*** GIVEN RECORDS ***

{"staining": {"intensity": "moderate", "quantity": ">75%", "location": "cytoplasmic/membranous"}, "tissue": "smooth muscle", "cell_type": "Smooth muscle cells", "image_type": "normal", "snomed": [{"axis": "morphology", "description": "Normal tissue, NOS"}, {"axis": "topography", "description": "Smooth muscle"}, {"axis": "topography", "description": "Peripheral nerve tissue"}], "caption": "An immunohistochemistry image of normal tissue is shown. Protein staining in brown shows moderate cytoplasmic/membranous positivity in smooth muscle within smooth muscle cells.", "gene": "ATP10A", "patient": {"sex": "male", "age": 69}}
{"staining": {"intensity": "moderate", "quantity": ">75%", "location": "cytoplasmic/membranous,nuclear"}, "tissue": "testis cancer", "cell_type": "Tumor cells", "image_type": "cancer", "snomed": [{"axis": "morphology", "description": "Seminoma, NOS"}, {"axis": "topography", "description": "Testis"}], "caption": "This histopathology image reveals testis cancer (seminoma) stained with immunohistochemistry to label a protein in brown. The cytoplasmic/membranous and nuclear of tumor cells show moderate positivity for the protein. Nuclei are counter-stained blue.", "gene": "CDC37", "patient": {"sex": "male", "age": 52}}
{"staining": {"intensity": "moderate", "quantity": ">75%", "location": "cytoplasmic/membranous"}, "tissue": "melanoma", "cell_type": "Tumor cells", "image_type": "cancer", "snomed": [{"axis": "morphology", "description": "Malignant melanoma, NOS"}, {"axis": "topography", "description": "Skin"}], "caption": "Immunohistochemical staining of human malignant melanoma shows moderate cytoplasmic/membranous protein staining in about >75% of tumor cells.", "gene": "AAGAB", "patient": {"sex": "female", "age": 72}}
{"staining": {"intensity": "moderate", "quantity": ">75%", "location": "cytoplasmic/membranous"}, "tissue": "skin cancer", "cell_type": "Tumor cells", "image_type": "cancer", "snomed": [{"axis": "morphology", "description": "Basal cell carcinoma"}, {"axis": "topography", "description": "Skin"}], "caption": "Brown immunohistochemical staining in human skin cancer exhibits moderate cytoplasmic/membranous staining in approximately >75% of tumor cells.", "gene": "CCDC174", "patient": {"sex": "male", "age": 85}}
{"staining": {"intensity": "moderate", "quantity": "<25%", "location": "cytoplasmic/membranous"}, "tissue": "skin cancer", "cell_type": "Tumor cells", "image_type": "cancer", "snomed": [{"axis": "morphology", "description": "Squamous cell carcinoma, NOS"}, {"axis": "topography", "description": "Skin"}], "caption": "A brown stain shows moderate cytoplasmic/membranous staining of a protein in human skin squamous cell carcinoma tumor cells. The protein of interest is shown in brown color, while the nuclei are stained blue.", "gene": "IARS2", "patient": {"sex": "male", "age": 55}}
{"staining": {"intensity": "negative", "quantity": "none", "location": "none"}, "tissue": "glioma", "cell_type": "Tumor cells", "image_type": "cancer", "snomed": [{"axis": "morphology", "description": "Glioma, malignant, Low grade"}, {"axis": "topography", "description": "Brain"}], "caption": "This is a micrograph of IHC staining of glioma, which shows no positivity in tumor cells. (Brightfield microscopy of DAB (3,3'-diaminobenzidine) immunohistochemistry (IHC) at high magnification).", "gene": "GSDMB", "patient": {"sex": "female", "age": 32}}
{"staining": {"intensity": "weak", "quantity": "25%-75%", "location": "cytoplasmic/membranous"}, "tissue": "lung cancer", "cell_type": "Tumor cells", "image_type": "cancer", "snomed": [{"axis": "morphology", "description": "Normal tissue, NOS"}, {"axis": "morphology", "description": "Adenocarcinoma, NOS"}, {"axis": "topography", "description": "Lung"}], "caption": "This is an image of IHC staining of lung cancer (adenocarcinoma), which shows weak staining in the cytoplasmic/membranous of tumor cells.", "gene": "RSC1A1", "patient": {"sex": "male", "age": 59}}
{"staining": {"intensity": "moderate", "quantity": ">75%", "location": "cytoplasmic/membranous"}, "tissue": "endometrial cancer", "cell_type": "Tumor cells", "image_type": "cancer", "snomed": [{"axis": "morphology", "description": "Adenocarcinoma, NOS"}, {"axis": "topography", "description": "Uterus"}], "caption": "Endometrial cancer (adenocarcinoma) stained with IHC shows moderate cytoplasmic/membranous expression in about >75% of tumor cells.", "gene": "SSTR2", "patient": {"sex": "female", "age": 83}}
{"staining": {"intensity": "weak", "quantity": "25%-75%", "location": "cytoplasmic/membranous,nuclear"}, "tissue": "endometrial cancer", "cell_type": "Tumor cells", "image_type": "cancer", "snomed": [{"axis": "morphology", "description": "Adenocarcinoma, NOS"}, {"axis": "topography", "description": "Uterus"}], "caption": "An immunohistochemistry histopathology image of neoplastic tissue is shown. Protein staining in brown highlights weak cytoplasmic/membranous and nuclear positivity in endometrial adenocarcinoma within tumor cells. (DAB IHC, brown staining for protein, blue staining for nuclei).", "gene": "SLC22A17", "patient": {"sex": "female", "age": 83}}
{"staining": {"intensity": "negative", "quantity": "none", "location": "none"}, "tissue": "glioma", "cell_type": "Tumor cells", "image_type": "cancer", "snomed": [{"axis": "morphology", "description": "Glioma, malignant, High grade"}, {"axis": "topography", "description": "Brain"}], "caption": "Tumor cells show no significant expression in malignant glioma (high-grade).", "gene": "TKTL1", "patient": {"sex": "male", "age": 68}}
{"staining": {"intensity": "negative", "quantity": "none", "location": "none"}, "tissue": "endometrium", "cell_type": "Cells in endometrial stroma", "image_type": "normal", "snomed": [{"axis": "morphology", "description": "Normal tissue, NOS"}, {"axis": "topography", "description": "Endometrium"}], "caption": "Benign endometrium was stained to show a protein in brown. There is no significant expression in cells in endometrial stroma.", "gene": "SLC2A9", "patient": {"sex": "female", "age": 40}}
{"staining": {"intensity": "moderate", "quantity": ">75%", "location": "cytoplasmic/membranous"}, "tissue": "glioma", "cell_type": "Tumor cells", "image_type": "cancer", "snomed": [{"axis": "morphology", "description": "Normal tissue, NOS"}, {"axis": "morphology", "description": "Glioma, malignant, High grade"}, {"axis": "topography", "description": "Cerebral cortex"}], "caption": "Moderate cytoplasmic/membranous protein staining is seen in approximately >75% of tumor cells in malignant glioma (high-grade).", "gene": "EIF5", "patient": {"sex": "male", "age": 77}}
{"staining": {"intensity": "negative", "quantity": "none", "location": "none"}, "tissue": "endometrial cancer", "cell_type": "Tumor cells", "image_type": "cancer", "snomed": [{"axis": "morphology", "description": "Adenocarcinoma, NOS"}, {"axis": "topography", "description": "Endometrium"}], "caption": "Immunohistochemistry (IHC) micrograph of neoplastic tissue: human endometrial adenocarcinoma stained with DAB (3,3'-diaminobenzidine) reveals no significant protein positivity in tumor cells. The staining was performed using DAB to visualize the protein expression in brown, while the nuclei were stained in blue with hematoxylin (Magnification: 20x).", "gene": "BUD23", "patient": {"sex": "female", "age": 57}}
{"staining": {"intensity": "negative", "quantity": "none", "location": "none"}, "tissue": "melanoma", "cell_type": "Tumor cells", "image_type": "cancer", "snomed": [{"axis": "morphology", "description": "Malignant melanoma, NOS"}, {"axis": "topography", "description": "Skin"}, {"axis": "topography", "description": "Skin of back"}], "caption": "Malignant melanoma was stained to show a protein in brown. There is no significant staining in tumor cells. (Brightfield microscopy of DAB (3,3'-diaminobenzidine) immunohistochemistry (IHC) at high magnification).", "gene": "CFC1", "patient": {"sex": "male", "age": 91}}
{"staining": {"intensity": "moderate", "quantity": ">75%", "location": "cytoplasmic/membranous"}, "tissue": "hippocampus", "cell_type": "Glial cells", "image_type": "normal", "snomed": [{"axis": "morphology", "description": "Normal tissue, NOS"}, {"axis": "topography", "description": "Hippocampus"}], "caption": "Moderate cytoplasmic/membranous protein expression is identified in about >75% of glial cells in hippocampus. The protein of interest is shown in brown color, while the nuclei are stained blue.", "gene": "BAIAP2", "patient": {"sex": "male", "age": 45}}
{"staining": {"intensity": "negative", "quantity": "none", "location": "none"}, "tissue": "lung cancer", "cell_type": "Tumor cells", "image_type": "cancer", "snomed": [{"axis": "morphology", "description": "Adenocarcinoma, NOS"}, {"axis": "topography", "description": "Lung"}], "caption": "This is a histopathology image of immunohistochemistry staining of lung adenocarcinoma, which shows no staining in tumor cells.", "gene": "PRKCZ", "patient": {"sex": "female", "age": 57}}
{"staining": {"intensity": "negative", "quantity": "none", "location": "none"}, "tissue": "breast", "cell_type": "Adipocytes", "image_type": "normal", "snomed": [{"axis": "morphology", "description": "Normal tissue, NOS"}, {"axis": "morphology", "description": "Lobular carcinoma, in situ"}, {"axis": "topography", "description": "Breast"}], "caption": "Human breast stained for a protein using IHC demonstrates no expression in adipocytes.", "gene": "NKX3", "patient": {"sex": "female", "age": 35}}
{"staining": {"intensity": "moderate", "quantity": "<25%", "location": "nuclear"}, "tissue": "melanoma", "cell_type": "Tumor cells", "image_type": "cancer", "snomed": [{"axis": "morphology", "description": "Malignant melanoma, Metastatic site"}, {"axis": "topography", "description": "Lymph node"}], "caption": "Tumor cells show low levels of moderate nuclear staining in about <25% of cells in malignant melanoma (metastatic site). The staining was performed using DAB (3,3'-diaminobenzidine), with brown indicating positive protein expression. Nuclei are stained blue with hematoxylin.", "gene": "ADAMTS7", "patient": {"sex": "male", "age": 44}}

***

YOUR GOAL >> Copy out the lines above, from the one holding "cytoplasmic/membranous protein expression" through the final line, with no other lines.

RESPONSE >>
{"staining": {"intensity": "moderate", "quantity": ">75%", "location": "cytoplasmic/membranous"}, "tissue": "hippocampus", "cell_type": "Glial cells", "image_type": "normal", "snomed": [{"axis": "morphology", "description": "Normal tissue, NOS"}, {"axis": "topography", "description": "Hippocampus"}], "caption": "Moderate cytoplasmic/membranous protein expression is identified in about >75% of glial cells in hippocampus. The protein of interest is shown in brown color, while the nuclei are stained blue.", "gene": "BAIAP2", "patient": {"sex": "male", "age": 45}}
{"staining": {"intensity": "negative", "quantity": "none", "location": "none"}, "tissue": "lung cancer", "cell_type": "Tumor cells", "image_type": "cancer", "snomed": [{"axis": "morphology", "description": "Adenocarcinoma, NOS"}, {"axis": "topography", "description": "Lung"}], "caption": "This is a histopathology image of immunohistochemistry staining of lung adenocarcinoma, which shows no staining in tumor cells.", "gene": "PRKCZ", "patient": {"sex": "female", "age": 57}}
{"staining": {"intensity": "negative", "quantity": "none", "location": "none"}, "tissue": "breast", "cell_type": "Adipocytes", "image_type": "normal", "snomed": [{"axis": "morphology", "description": "Normal tissue, NOS"}, {"axis": "morphology", "description": "Lobular carcinoma, in situ"}, {"axis": "topography", "description": "Breast"}], "caption": "Human breast stained for a protein using IHC demonstrates no expression in adipocytes.", "gene": "NKX3", "patient": {"sex": "female", "age": 35}}
{"staining": {"intensity": "moderate", "quantity": "<25%", "location": "nuclear"}, "tissue": "melanoma", "cell_type": "Tumor cells", "image_type": "cancer", "snomed": [{"axis": "morphology", "description": "Malignant melanoma, Metastatic site"}, {"axis": "topography", "description": "Lymph node"}], "caption": "Tumor cells show low levels of moderate nuclear staining in about <25% of cells in malignant melanoma (metastatic site). The staining was performed using DAB (3,3'-diaminobenzidine), with brown indicating positive protein expression. Nuclei are stained blue with hematoxylin.", "gene": "ADAMTS7", "patient": {"sex": "male", "age": 44}}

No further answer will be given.